From SIAM News, Volume 37, Number 3, April 2004
Finding Information in Networks
By Prabhakar Raghavan
Consider a Web surfer performing a random walk on the Web -- after visiting a page, he proceeds on one of the outgoing hyperlinks from that page, chosen at random.* In the long run, such a walk will visit every Web page with a certain frequency. This quantity is a subtle measure of how "popular" each page is. To receive a high score, it does not suffice for a page to have many hyperlinks pointing into it; rather, it is the pages pointed to by many other highly referenced Web pages that will garner high scores. Inspired by methods from citation analysis, this scoring technique is used in Google and other Web search engines to decide which pages should rank highest in response to a query.
Such link analysis is but one visible example of the broader research area known as social network analysis, which originated with the following classic experiment carried out by Stanley Milgram in the 1960s.

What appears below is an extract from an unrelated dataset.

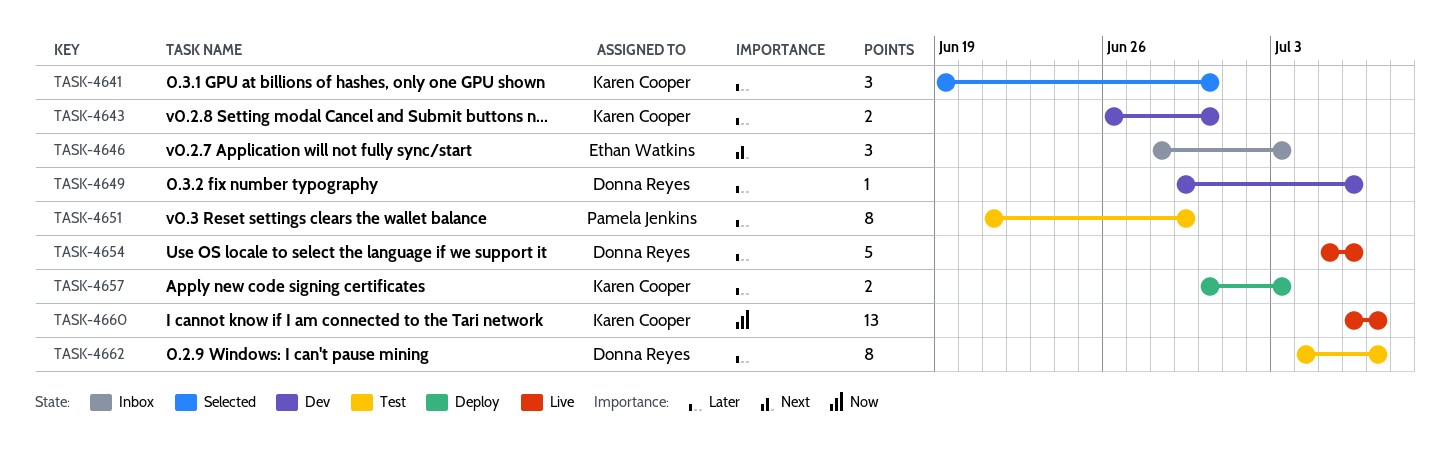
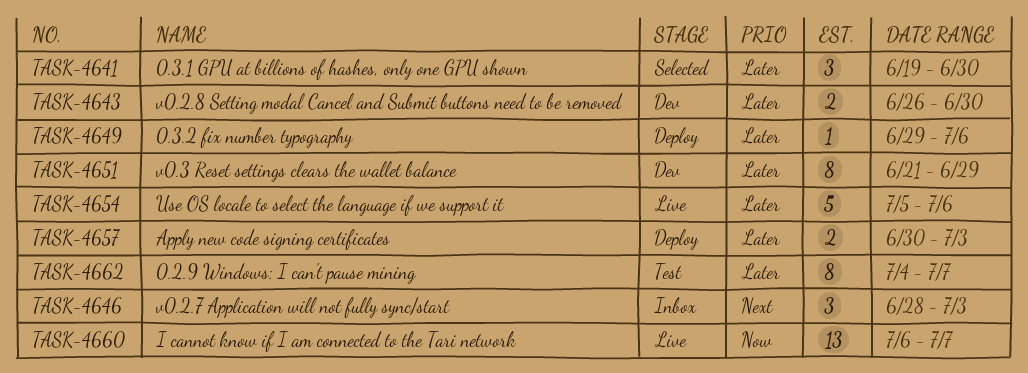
TASK-4649, status: Dev -> Deploy
TASK-4651, status: Test -> Dev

Milgram asked each of several volunteers in the Midwest to convey a letter to a target in Boston. The catch: A volunteer could send the letter only to someone she knew on a first-name basis; that person, in turn, would send it on to someone he knew. The goal was to get the letter to the target as quickly as possible. Milgram found that the median path length (the number of intermediaries en route to the target) for successful deliveries was six, leading to the popular notion that any two humans have at most "six degrees of separation."

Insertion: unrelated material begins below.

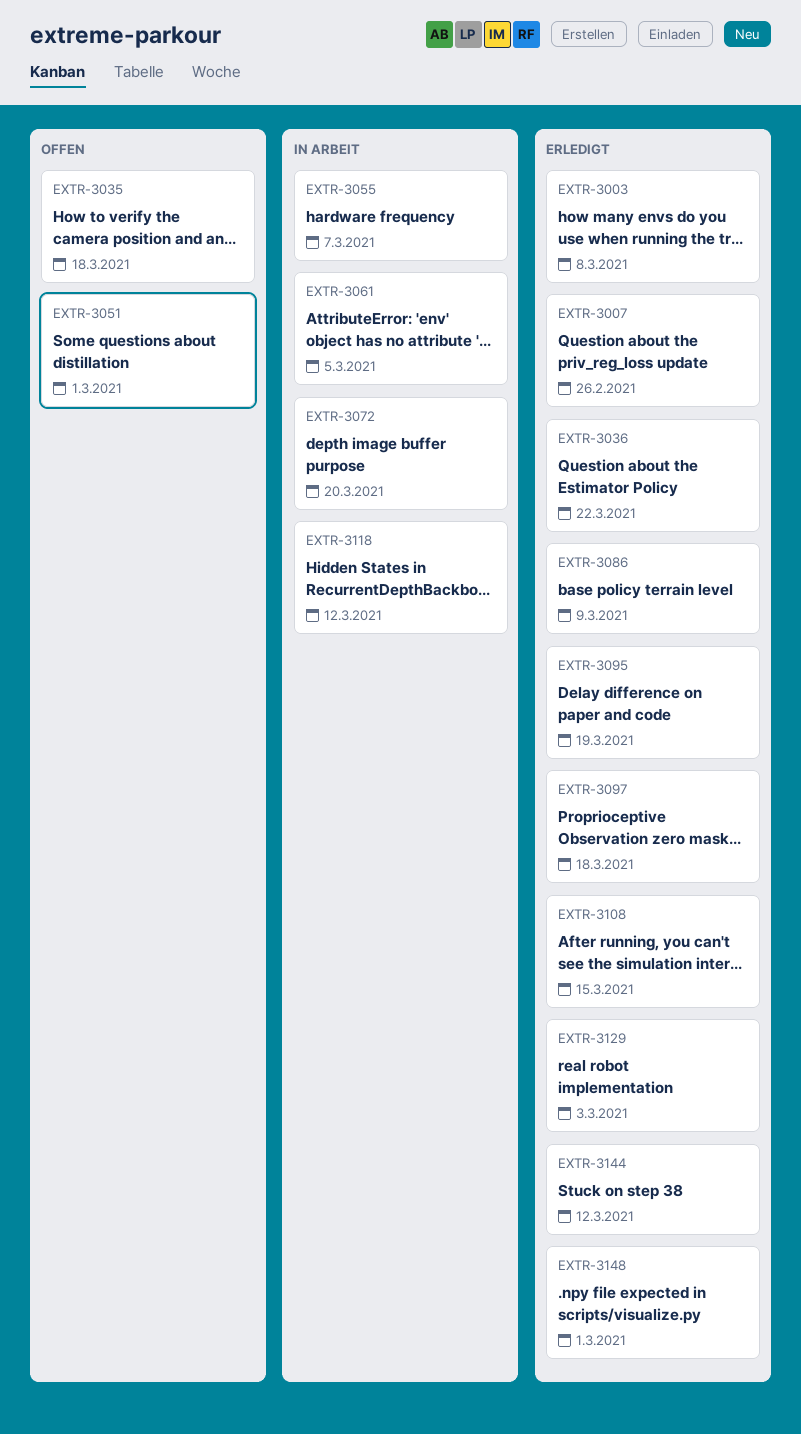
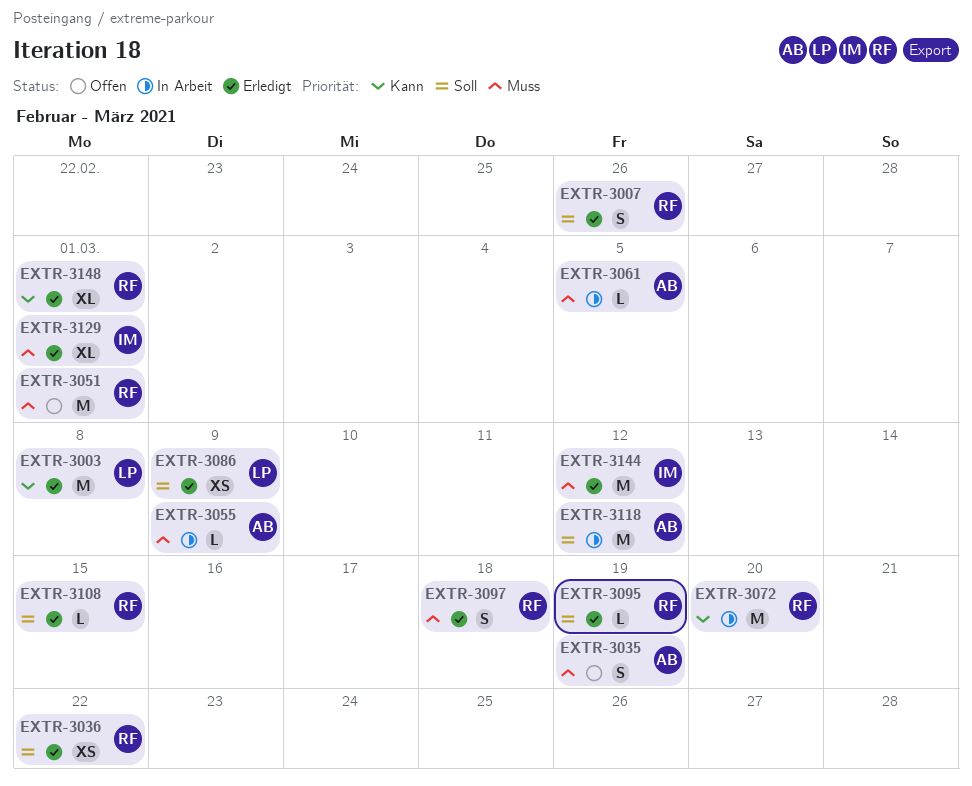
EXTR-3035, due: Mar 18 -> Mar 19
EXTR-3055, due: Mar 7 -> Mar 9
EXTR-3129, due: Mar 3 -> Mar 1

Over the last ten years, these ideas from social network analysis have progressed beyond networks of links between people. In our opening example, we discussed how links between Web pages could be useful in search engines. Other such networks include the network of calls between phone numbers, and the network of e-mails between users -- dense regions in these networks tend to form around participants with common interests. Another example comes from so-called recommendation systems deployed at e-commerce sites on the Web: By analyzing the links between people and the products they buy (as implicit in their purchases), the system recommends products that site visitors might be interested in, based on their and other users' past behavior. The simplest incarnation is a recommendation in the form "people who purchased this item also purchased ...."

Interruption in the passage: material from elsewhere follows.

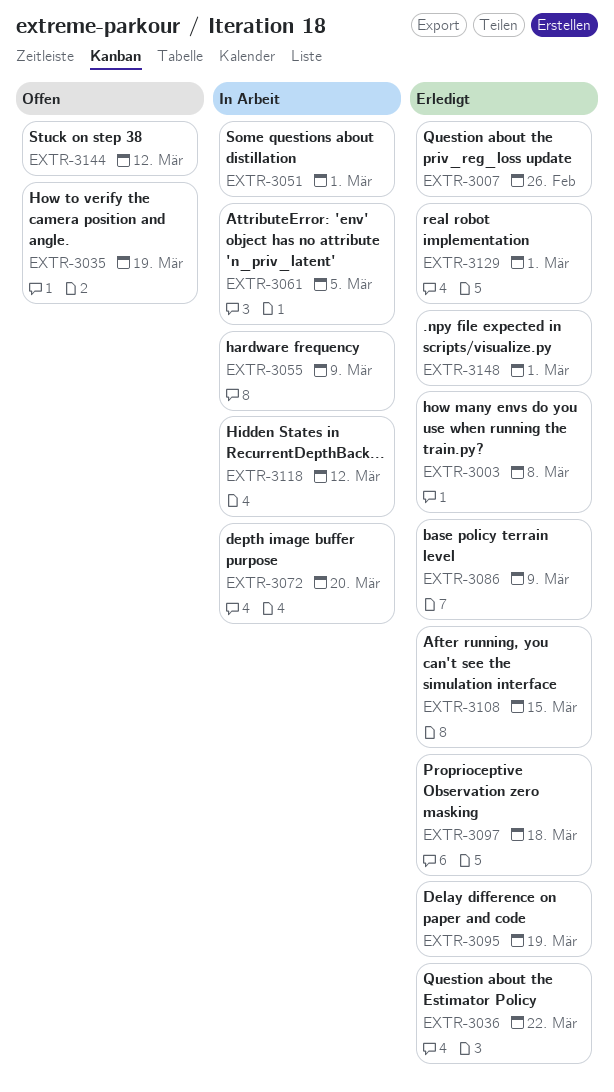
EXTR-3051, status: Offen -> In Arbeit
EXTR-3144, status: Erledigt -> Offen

While these examples are promising, much work remains to be done in this nascent area.
Recently, researchers have begun to explore so-called webs of trust -- networks in which a link from one user to another carries a real number denoting how much the first user trusts (or distrusts) the second. If A distrusts B and B distrusts C, what does that say about A's trust for C? If C likes a book, should A like it as well? Questions such as these must first be resolved at a philosophical level before being approached mathematically. Connecting people with information is a fundamental problem in today's economy. Mathematicians who study networks, interacting with researchers in other disciplines, will have an exciting role to play.
Prabhakar Raghavan is vice president and chief technology officer at Verity and a consulting professor of computer science at Stanford University.
* In the absence of an outgoing hyperlink, he jumps to a random Web page.